Алина помолчала и решительно произнесла:
— Ковалев, я тебя ужас как долго забывала. Ты мне сейчас знаешь…Ну, как билет на вчерашнее представление. Перфоманс состоялся. Пьесу отыграли, и тебя там не было. Билет пропал.
Она вздохнула и прошла мимо, задев его плечо своим.
— Аля, ты ведь не любишь его?
— Он хороший, — она остановилась, но не обернулась.
— А детей у вас нет… Потому что рожают не от просто хороших парней, а от любимых.
— Ковалев, ты…
— Ты можешь сколько угодно обвинять меня в своём несостоявшемся прошлом.
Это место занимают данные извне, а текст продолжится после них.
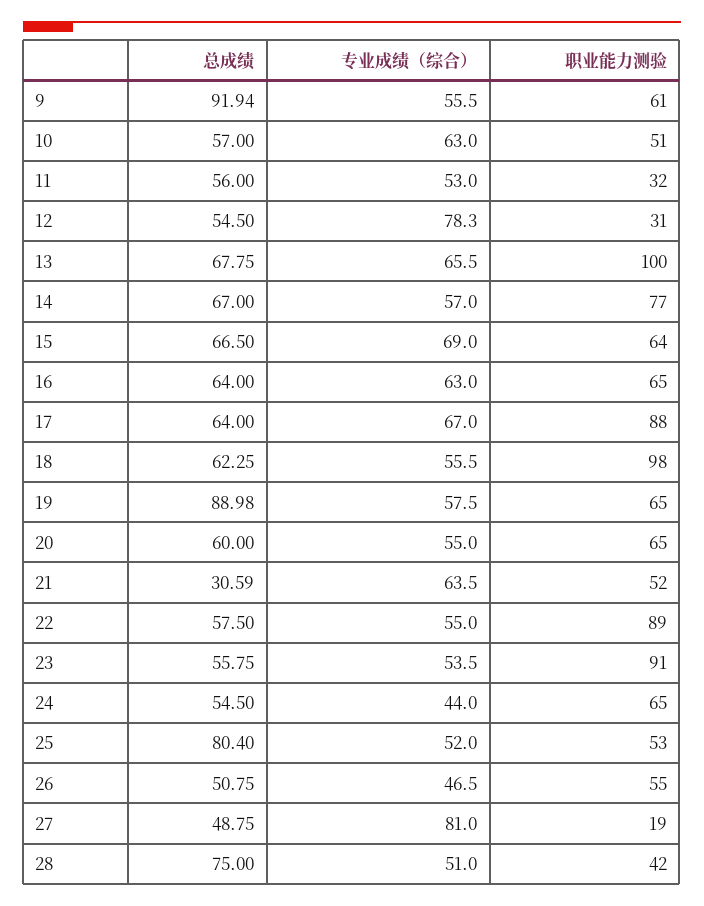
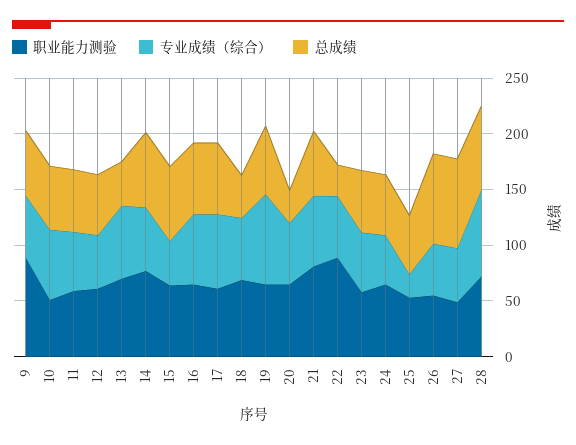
总成绩, 9: 91.94 -> 60
职业能力测验, 9: 61 -> 90
职业能力测验, 11: 32 -> 60
专业成绩（综合）, 12: 78.3 -> 50
职业能力测验, 12: 31 -> 60
总成绩, 13: 67.75 -> 40
职业能力测验, 13: 100 -> 70
专业成绩（综合）, 15: 69 -> 40
职业能力测验, 17: 88 -> 60
总成绩, 18: 62.25 -> 40
职业能力测验, 18: 98 -> 70
总成绩, 19: 88.98 -> 60
专业成绩（综合）, 19: 57.5 -> 80
总成绩, 20: 60 -> 30
总成绩, 21: 30.59 -> 60
职业能力测验, 21: 52 -> 80
总成绩, 22: 57.5 -> 30
职业能力测验, 23: 91 -> 60
总成绩, 25: 80.4 -> 50
专业成绩（综合）, 25: 52 -> 20
总成绩, 26: 50.75 -> 80
总成绩, 27: 48.75 -> 80
专业成绩（综合）, 27: 81 -> 50
职业能力测验, 27: 19 -> 50
专业成绩（综合）, 28: 51 -> 80
职业能力测验, 28: 42 -> 70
Я и так знаю, что виноват. Но если ты мне не позволишь, один я наше будущее не построю.
Она опустила глаза и сказала:
— Мой муж — старший научный сотрудник. Работает вон в том НИИ. Я пойду. Он скоро с работы придёт.
Ковалев менялся. Это заметили все. И завотделом Лидия Михайловна, и незамужний секретарь гендиректора Мариночка, и половина отдела сбыта. Его звали на дни рождения и посмотреть неработающий ноутбук, примерить костюм, купленный для брата и в поход по магазинам в поисках подарка для отца-юбиляра. Шума и суеты было столько, что Ковалеву казалось, что его скромная персона неожиданно стала предметом обожания всей прекрасной половины человечества. А та, от улыбки которой ему хотелось ещё во что-то верить, ни капельки его не любила.
Судьба отчего-то оказалась щедра. Его делегировали на конференцию, где Алина выступала с докладом. После пленарного заседания он подошёл к ней и сказал:
— Я приду поговорить с твоим мужем. Сегодня, в восемь.
— Не придешь, — покачала головой она. — Ты заболеешь, передумаешь или опоздаешь. У тебя затопит потолок в ванной или сойдет сель. Может, ты и неплохой, Ковалев, но я тебе совсем не верю… А как тогда, если не веришь?
— Я приду. Раньше даже. Я обещаю.
Она вздохнула и назвала адрес.
До её дома было максимум минут десять пешком, но Ковалев вышел в семь, чтобы наверняка. В руках он нёс гитару безо всякого чехла, поскольку такового в хозяйстве не имелось, и пакет с пирогом, который испёк сам по рецепту жены.
На лавочке у подъезда сидел местный тинейджер Ваня и слушал «Сплин» в сотовом телефоне. Он посмотрел на Ковалева, гитару и понимающе вздохнул.
В цветочном киоске Ковалев купил букет белых роз. В осенних сумерках нежные цветы казались призрачным факелом, и белый свет их грел и вселял надежду.
В парке просыпались шелесты и шорохи, по аллеям скользили тени.
— Эй, фраер! — услышал он. Не оглянулся, не побежал. Охнул от боли, когда острая сталь кольнула в бок, выронил гитару. Над головой закружились ветки деревьев, освещённые фонарём. Ковалев медленно опустился на асфальт. Последнее, что он запомнил, — белый лепесток одной из сломанных роз и высыпавшееся из карманов пшено под ладонью на асфальте.
«Привет! Мы будем счастливы теперь, и навсегда…»
Алина убавила газ под рыбой и открыла форточку. За окном темнело здание НИИ, в котором работал её мифический муж. «А он поверил…Может, он и прав. Хватит жалеть о том, что было и не было. Надо попробовать. Хотя бы попробовать начать всё сначала. Лёва Ковалев… Выходит, зря я тебя забывала… И от судьбы не уйдёшь. Сегодня… Двадцать лет ждала… Господи, неужели уже скоро?»
Она посмотрела на часы. Было половина восьмого.